## Material shown

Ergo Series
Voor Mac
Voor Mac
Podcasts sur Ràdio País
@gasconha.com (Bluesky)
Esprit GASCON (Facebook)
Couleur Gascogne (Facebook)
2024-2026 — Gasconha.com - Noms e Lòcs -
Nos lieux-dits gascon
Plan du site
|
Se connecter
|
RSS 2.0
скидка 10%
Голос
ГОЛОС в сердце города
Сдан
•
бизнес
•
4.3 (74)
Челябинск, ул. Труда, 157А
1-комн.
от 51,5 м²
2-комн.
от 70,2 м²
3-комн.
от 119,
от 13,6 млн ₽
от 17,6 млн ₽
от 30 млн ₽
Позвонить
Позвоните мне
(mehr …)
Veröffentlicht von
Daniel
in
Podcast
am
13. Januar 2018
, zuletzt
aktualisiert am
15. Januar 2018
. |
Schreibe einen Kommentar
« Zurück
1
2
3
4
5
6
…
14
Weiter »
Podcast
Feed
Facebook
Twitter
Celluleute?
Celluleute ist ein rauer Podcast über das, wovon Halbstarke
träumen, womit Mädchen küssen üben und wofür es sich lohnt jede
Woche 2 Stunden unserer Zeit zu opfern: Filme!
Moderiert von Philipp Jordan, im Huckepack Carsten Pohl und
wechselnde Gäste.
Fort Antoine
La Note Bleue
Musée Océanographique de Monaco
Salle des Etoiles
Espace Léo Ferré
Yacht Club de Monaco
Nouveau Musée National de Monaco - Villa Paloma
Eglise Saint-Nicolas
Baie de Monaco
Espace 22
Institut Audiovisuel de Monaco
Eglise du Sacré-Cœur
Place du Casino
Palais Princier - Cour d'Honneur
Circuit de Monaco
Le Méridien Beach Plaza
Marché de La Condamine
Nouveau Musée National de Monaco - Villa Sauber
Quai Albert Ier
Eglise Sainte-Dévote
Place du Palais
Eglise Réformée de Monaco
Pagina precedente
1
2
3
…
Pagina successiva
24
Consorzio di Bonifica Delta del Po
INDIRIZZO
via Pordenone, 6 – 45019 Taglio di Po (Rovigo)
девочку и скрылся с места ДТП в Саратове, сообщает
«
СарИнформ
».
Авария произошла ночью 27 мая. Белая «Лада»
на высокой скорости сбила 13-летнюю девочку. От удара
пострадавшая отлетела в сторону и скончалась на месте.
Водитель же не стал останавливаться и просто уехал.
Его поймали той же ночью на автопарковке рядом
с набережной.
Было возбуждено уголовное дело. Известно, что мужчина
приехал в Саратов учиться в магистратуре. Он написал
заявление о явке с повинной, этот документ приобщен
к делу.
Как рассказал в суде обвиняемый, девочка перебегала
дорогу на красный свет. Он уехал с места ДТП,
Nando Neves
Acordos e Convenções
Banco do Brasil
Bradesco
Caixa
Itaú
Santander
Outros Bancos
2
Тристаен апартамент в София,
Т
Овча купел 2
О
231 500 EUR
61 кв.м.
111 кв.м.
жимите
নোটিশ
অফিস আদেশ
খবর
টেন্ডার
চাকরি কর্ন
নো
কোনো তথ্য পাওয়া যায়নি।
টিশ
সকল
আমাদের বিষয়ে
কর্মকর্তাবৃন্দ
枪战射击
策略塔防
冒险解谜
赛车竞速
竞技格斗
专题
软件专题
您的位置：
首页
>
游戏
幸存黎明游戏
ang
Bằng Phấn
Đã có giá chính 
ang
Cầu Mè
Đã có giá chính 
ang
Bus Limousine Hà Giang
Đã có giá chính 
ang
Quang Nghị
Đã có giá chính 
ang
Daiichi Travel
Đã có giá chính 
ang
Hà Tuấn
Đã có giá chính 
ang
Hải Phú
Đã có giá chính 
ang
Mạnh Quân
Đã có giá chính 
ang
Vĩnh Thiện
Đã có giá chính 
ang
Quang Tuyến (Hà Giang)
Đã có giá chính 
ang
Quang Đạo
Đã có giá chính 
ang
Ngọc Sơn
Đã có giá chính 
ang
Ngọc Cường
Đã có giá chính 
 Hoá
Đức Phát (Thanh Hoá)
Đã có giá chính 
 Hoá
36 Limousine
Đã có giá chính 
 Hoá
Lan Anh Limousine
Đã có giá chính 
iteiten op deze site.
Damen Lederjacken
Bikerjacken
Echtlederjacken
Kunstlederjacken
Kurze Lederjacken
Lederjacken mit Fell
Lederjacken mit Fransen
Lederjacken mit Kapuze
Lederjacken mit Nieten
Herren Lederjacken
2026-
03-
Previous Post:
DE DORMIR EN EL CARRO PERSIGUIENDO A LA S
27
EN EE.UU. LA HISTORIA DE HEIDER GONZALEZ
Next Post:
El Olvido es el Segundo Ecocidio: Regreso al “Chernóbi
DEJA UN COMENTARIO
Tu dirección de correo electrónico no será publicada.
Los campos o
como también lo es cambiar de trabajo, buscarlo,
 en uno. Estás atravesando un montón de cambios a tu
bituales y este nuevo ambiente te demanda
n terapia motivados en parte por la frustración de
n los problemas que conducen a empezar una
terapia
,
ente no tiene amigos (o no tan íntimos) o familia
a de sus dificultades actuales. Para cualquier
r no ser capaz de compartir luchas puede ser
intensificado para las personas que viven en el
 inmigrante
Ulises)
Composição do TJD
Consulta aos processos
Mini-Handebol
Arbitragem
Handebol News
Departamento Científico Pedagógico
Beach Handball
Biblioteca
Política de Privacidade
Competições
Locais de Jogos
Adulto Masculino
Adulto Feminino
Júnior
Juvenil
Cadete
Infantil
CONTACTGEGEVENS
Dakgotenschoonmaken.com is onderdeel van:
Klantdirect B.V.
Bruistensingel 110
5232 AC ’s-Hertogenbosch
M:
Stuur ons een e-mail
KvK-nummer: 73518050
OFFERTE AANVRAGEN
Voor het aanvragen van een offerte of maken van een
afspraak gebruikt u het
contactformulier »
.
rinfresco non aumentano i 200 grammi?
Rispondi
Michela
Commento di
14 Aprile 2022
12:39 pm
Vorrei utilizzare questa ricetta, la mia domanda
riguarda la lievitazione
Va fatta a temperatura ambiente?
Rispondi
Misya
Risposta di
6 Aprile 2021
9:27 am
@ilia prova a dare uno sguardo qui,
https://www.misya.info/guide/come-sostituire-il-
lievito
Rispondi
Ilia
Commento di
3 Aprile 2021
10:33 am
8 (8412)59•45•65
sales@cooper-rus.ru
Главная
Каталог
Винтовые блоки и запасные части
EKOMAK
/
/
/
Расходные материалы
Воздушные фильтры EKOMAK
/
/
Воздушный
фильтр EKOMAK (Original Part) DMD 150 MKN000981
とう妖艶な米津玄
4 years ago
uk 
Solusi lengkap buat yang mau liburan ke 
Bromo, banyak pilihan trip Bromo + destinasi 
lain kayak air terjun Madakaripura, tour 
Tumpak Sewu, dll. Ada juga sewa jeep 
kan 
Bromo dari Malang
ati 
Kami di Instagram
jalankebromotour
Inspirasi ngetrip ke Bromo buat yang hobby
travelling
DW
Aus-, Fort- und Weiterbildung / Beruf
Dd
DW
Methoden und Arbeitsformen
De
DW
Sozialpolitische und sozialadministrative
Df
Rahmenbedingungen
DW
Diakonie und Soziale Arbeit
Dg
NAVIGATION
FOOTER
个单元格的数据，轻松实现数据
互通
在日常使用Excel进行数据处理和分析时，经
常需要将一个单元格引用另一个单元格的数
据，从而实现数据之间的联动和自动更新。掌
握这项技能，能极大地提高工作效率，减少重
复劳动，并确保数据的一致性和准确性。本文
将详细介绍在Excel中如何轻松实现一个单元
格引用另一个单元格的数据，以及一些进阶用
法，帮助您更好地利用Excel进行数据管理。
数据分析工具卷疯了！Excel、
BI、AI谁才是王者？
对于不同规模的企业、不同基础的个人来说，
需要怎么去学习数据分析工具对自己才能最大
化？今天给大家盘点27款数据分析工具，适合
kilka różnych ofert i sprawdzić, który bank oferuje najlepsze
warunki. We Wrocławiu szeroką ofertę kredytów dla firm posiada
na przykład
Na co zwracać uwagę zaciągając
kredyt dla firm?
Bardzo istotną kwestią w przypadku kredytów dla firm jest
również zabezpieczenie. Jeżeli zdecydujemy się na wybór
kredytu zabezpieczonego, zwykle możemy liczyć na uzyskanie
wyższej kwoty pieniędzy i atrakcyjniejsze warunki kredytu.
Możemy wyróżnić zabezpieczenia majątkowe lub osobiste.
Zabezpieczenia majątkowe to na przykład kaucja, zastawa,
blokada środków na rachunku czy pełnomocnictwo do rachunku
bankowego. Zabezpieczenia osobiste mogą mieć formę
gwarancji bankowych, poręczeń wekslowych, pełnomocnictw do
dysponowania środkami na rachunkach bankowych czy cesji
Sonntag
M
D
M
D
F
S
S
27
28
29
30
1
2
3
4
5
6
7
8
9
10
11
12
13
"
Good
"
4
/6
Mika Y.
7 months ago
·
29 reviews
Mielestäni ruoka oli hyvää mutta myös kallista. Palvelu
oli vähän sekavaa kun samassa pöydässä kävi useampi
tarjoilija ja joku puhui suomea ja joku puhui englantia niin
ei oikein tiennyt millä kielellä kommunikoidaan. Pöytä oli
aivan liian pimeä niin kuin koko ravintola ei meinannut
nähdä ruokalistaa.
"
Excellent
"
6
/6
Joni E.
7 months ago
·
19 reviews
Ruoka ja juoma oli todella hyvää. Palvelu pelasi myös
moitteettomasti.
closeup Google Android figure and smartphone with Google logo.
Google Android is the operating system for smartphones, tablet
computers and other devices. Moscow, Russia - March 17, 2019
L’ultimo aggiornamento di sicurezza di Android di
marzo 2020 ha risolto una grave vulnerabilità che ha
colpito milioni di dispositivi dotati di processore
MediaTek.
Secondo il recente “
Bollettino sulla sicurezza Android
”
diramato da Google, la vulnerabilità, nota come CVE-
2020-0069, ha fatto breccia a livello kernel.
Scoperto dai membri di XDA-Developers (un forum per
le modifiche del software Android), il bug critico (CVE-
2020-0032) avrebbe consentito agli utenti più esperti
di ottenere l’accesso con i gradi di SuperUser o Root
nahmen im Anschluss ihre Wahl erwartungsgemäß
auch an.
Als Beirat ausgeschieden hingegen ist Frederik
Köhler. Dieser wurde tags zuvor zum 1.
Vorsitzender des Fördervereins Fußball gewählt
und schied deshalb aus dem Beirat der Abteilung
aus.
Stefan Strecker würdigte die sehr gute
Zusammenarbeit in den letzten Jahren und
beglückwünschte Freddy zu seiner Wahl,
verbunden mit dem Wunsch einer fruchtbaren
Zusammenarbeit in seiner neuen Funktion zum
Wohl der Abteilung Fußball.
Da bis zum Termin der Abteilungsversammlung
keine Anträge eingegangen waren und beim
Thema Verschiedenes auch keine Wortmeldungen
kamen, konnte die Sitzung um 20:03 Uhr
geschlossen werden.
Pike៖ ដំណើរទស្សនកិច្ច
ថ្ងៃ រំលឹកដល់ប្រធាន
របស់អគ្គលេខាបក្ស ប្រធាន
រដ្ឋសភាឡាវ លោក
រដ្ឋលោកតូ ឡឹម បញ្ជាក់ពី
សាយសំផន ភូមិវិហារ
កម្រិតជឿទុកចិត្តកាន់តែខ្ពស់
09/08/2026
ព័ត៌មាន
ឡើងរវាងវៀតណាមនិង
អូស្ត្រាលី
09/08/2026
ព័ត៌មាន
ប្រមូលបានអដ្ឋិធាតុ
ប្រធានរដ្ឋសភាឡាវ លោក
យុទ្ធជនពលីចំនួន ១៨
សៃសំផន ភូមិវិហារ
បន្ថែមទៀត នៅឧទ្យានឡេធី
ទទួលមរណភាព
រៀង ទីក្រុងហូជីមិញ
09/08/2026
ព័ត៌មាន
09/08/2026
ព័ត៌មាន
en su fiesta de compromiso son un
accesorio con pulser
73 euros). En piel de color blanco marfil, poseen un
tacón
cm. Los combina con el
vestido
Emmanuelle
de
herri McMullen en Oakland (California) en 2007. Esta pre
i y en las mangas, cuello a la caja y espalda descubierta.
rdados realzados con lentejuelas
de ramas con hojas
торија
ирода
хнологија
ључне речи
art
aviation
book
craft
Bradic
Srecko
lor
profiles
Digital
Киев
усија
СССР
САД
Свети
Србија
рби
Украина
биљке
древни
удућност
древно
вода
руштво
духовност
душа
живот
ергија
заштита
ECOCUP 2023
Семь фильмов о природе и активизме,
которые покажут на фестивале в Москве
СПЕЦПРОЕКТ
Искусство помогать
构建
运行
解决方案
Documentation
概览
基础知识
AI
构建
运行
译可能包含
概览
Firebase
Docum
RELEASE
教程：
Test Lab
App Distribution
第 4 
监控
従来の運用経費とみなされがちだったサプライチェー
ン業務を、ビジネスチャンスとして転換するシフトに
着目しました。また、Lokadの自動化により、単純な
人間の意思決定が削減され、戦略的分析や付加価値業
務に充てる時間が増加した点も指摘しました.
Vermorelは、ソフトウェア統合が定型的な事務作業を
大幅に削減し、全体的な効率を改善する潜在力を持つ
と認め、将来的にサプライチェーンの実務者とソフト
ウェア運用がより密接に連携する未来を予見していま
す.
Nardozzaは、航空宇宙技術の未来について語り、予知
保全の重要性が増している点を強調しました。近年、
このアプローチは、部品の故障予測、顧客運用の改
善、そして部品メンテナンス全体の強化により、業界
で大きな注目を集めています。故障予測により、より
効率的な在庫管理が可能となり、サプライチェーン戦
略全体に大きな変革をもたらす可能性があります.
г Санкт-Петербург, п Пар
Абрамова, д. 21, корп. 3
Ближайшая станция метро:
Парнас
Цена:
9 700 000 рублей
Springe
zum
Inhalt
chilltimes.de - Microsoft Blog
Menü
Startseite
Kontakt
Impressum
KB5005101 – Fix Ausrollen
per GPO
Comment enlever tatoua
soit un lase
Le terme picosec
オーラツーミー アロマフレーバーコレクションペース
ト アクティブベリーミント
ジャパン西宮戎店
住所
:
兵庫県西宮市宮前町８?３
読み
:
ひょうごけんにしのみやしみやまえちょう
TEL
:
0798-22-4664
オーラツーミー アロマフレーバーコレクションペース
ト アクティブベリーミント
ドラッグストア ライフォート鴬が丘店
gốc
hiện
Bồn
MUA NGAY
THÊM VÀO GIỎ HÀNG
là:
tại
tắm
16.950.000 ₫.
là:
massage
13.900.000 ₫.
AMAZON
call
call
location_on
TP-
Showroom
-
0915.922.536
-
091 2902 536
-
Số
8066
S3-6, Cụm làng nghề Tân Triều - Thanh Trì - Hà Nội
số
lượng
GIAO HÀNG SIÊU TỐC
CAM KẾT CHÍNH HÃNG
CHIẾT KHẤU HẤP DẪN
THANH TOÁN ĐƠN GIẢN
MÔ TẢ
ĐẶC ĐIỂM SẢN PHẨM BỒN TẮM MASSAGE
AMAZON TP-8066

## Your goal
Pull every line containing "Zusammenarbeit" from the material above.

## Response area
Zusammenarbeit in den letzten Jahren und
Zusammenarbeit in seiner neuen Funktion zum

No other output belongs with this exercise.